Where Do You Go To My Lovely by Patience Bradley is published by Excalibur Press and available on Amazon and www.excaliburpress.co.uk/sotre/products
In her memoir book Where Do You Go To My Lovely one of Patience Bradley’s most favourite memories is her friendship with Superman actor Christopher Reeve.
The dancer and model hit it off with superstar Reeve over their mutual love of horse riding.
In her book she writes: “Many years ago I had a chance encounter at a party with a very handsome young American actor called Christopher Reeve. He was charming and oh so handsome. He was also in London making a film where he played the lead role – Superman.
“We had a mutual love of and interest in horses and when, over the years, we were at the same events, he would always make a point of coming over to chat with me.”
As the world grew to love Superman, Reeve himself made an impact on the young model.

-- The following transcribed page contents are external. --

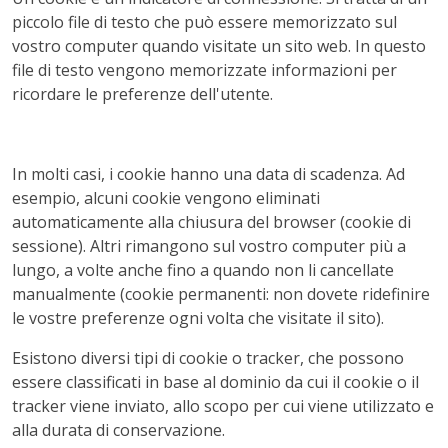
piccolo file di testo che può essere memorizzato sul
vostro computer quando visitate un sito web. In questo
file di testo vengono memorizzate informazioni per
ricordare le preferenze dell'utente.
In molti casi, i cookie hanno una data di scadenza. Ad
esempio, alcuni cookie vengono eliminati
automaticamente alla chiusura del browser (cookie di
sessione). Altri rimangono sul vostro computer più a
lungo, a volte anche fino a quando non li cancellate
manualmente (cookie permanenti: non dovete ridefinire
le vostre preferenze ogni volta che visitate il sito).
Esistono diversi tipi di cookie o tracker, che possono
essere classificati in base al dominio da cui il cookie o il
tracker viene inviato, allo scopo per cui viene utilizzato e
alla durata di conservazione.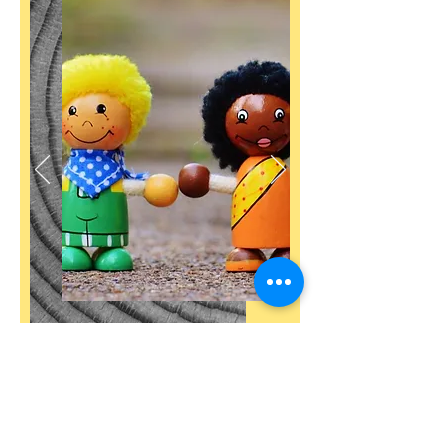
Samenwerkingen
Door de handen in elkaar te slaan
wordt inclusief werken mogelijk.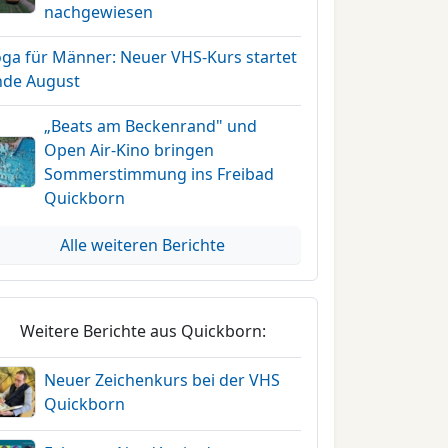
nachgewiesen
oga für Männer: Neuer VHS-Kurs startet
nde August
„Beats am Beckenrand" und
Open Air-Kino bringen
Sommerstimmung ins Freibad
Quickborn
Alle weiteren Berichte
Weitere Berichte aus Quickborn:
Neuer Zeichenkurs bei der VHS
Quickborn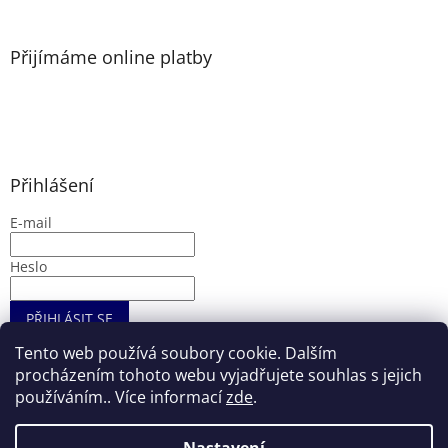
Přijímáme online platby
Přihlášení
E-mail
Heslo
PŘIHLÁSIT SE
Nová registrace
Zapomenuté heslo
Tento web používá soubory cookie. Dalším
procházením tohoto webu vyjadřujete souhlas s jejich
používáním.. Více informací
zde
.
Vytvořil Shoptet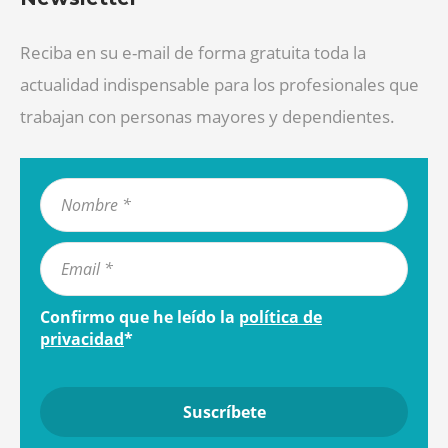
Reciba en su e-mail de forma gratuita toda la
actualidad indispensable para los profesionales que
trabajan con personas mayores y dependientes.
Confirmo que he leído la
política de
privacidad
*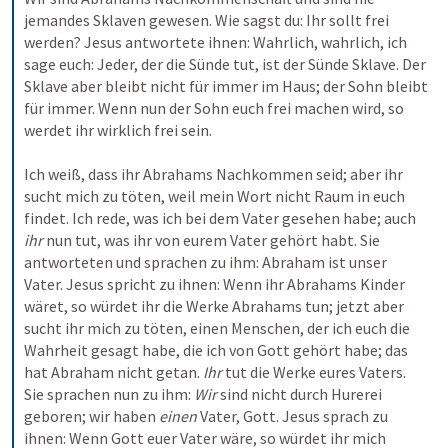
jemandes Sklaven gewesen. Wie sagst du: Ihr sollt frei 
werden? Jesus antwortete ihnen: Wahrlich, wahrlich, ich 
sage euch: Jeder, der die Sünde tut, ist der Sünde Sklave. Der 
Sklave aber bleibt nicht für immer im Haus; der Sohn bleibt 
für immer. Wenn nun der Sohn euch frei machen wird, so 
werdet ihr wirklich frei sein. 

Ich weiß, dass ihr Abrahams Nachkommen seid; aber ihr 
sucht mich zu töten, weil mein Wort nicht Raum in euch 
findet. Ich rede, was ich bei dem Vater gesehen habe; auch 
ihr
 nun tut, was ihr von eurem Vater gehört habt. Sie 
antworteten und sprachen zu ihm: Abraham ist unser 
Vater. Jesus spricht zu ihnen: Wenn ihr Abrahams Kinder 
wäret, so würdet ihr die Werke Abrahams tun; jetzt aber 
sucht ihr mich zu töten, einen Menschen, der ich euch die 
Wahrheit gesagt habe, die ich von Gott gehört habe; das 
hat Abraham nicht getan. 
Ihr
 tut die Werke eures Vaters. 
Sie sprachen nun zu ihm: 
Wir
 sind nicht durch Hurerei 
geboren; wir haben 
einen
 Vater, Gott. Jesus sprach zu 
ihnen: Wenn Gott euer Vater wäre, so würdet ihr mich 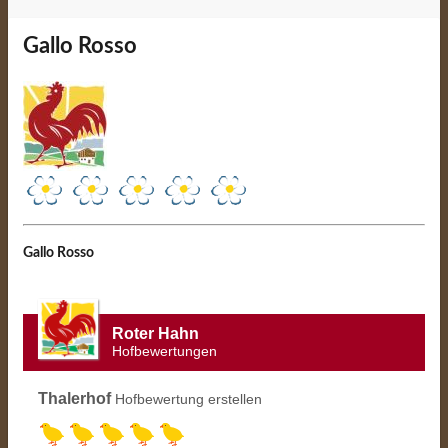
Gallo Rosso
Gallo Rosso
Roter Hahn
Hofbewertungen
Thalerhof
Hofbewertung erstellen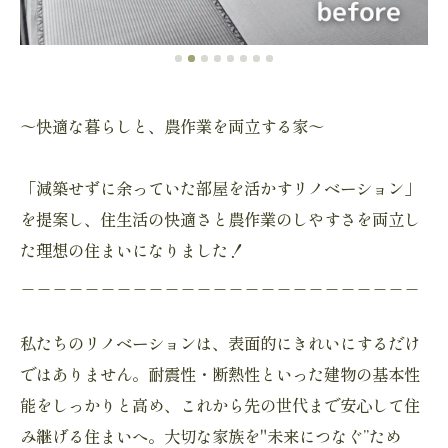
～快適な暮らしと、農作業を両立する家～
「減築せずに余っていた部屋を活かすリノベーション」
を提案し、住生活の快適さと農作業のしやすさを両立し
た理想の住まいになりました！
＿＿＿＿＿＿＿＿＿＿＿＿＿＿＿＿＿＿＿＿＿＿＿＿＿
私たちのリノベーションは、表面的にきれいにするだけ
ではありません。耐震性・断熱性といった建物の基本性
能をしっかりと高め、これから先の世代まで安心して住
み継げる住まいへ。大切な家族を"未来につなぐ”ため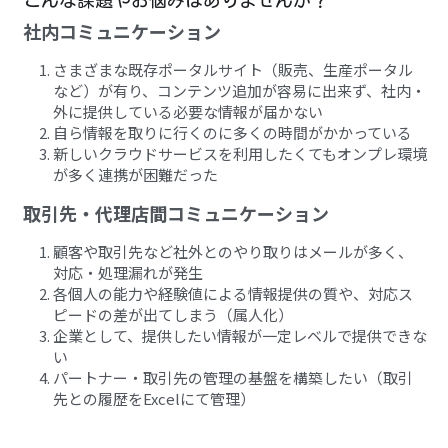
社内コミュニケーション 
さまざまな既存ポータルサイト（販売、生産ポータル
など）が有り、コンテンツ追加が容易に出来ず、社内・
外に提供している必要な情報が届かない
自ら情報を取りに行くのに多くの時間がかかっている
新しいクラウドサービスを利用したくてもオンプレ環境
が多く連携が困難だった
取引先・代理店間コミュニケーション　
顧客や取引先など社外とのやり取りはメールが多く、
対応・処理漏れが発生
各個人の能力や経験値による情報提供の質や、対応ス
ピードの差が出てしまう（属人化）
企業として、提供したい情報が一定レベルで提供できな
い
パートナー・取引先の管理の基盤を構築したい（取引
先との履歴をExcelにて管理）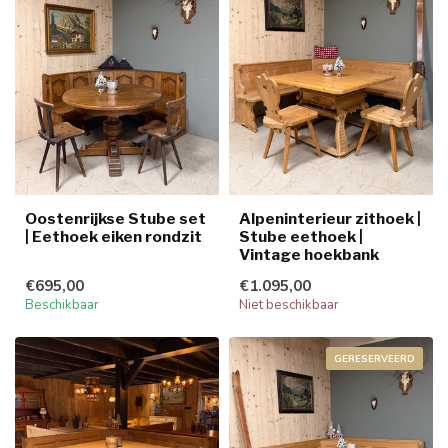
Oostenrijkse Stube set
Alpeninterieur zithoek |
| Eethoek eiken rondzit
Stube eethoek |
Vintage hoekbank
€695,00
€1.095,00
Beschikbaar
Niet beschikbaar
GERESERVEERD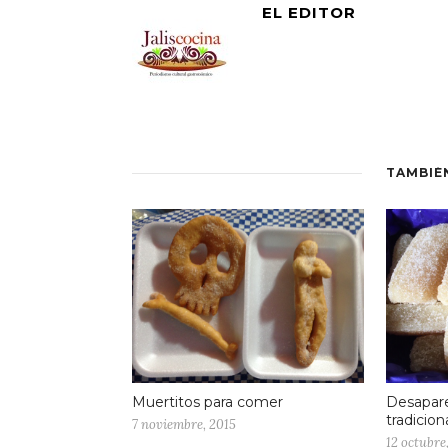
EL EDITOR
TAMBIÉ
Muertitos para comer
Desapare
tradicion
7 noviembre, 2015
12 octubre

She explained: “During that time I would have encountered a lot of people who were incredibly false. Everything to them was about image, looking for the next big break.
“This wasn’t the case with Christopher. He was a genuinely charming man. The charm was not an act, it was simply who he was.
“Christopher was genuinely uninterested in his looks. He was simply a very nice person. But why shouldn’t he be. He had a beautiful wife, a great career and three beautiful children.”
Patience even remembers fondly the moment she met the Hollywood superstar after his widely publicised accident that left him paralysed.
“After he fell from the horse during a show jumping competition everything changed. He was left paralysed from the neck down, unable to breathe without the aid of a ventilator. No-one would have blamed him if he had just given up” said Patience.
“What we all learnt was that he didn’t just act like Superman, he really was a super man. Instead of retreating from society he embraced it.
“It was a few years after the accident that I found out I was going to be at the same event as him. I’ll be honest, I was nervous about how I would cope with meeting him again.
“I took a deep breath and walked over to see my old friend. We chatted and he introduced me to his son Will. The same charm was there, the blue eyes still held you mesmerised and suddenly all pity was gone. In its place was an overwhelming sense of admiration and pride for such a wonderful individual.”